Segundo a ação, Virginia teria recebido uma comissão de até 30% sobre as perdas de usuários que apostassem por meio de seus links e divulgações. O MPDFT afirma que essa informação ainda será analisada ao longo do processo.
De acordo com o órgão, a influenciadora utilizou sua audiência nas redes sociais para incentivar apostas durante a Copa do Mundo de 2026. Um dos casos citados ocorreu na partida entre Argentina e Cabo Verde, quando Virginia recomendou apostas na vitória da seleção africana. O jogo terminou com vitória da Argentina por 3 a 2, resultando em perdas para quem seguiu a orientação.
Para o Ministério Público, o modelo de remuneração investigado representaria um conflito de interesses, já que os ganhos da influenciadora estariam vinculados às perdas dos apostadores.

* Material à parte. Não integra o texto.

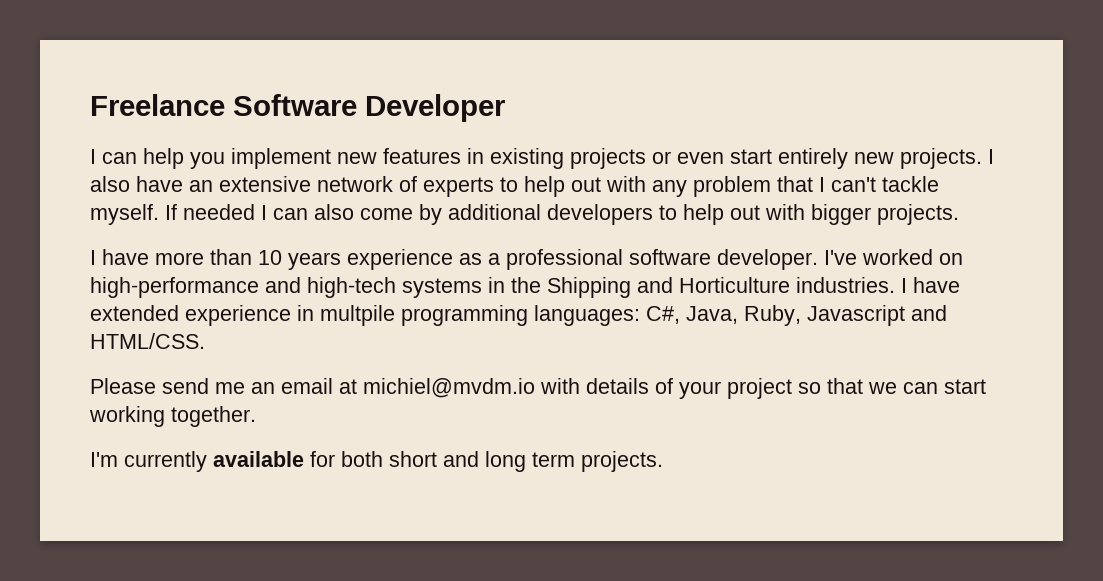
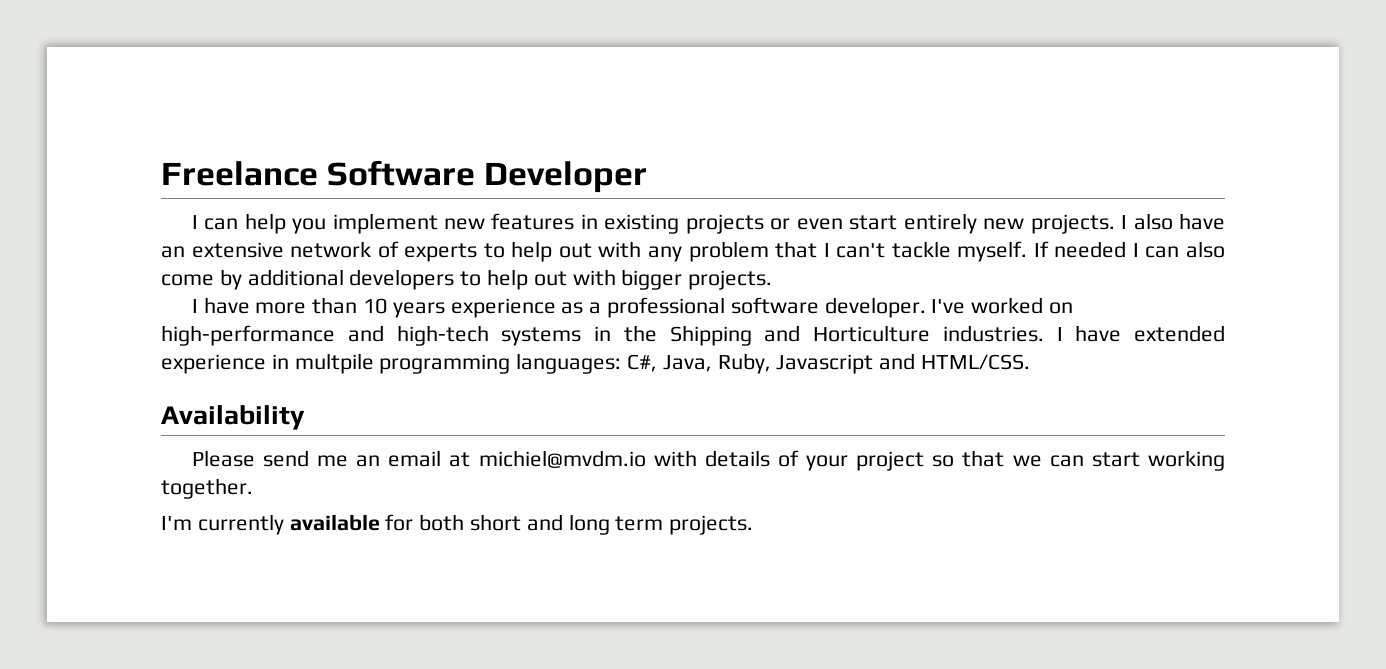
(205, 341) none -> [161,405,305,430] // Availability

A ação também acusa a Blaze de promover campanhas com promessas de ganhos fáceis e de utilizar influenciadores digitais sem informar de forma adequada os riscos das apostas. O MPDFT pede a condenação solidária da empresa e de Virginia ao pagamento de R$ 120 milhões por danos morais coletivos.
As investigações tiveram início após denúncias de consumidores que relataram bloqueio de contas, retenção de valores e dificuldades para realizar saques. Segundo o órgão, um relatório técnico identificou mais de 42 mil reclamações contra a plataforma.
Além disso, o MPDFT sustenta que Virginia não identificava de forma clara o caráter publicitário de suas publicações, apresentando conteúdos patrocinados como recomendações pessoais, o que poderia induzir seguidores ao erro.
Defesa
Em nota, a Blaze informou que ainda não foi oficialmente intimada e afirmou que atua em conformidade com a legislação brasileira e com as regras de jogo responsável.
A defesa de Virginia Fonseca declarou que tomou conhecimento da ação pela imprensa e afirmou que responderá às acusações na Justiça. Os advogados negam qualquer atuação irregular e sustentam que a responsabilização deve ser baseada em provas concretas, e não em suposições relacionadas à notoriedade da influenciadora.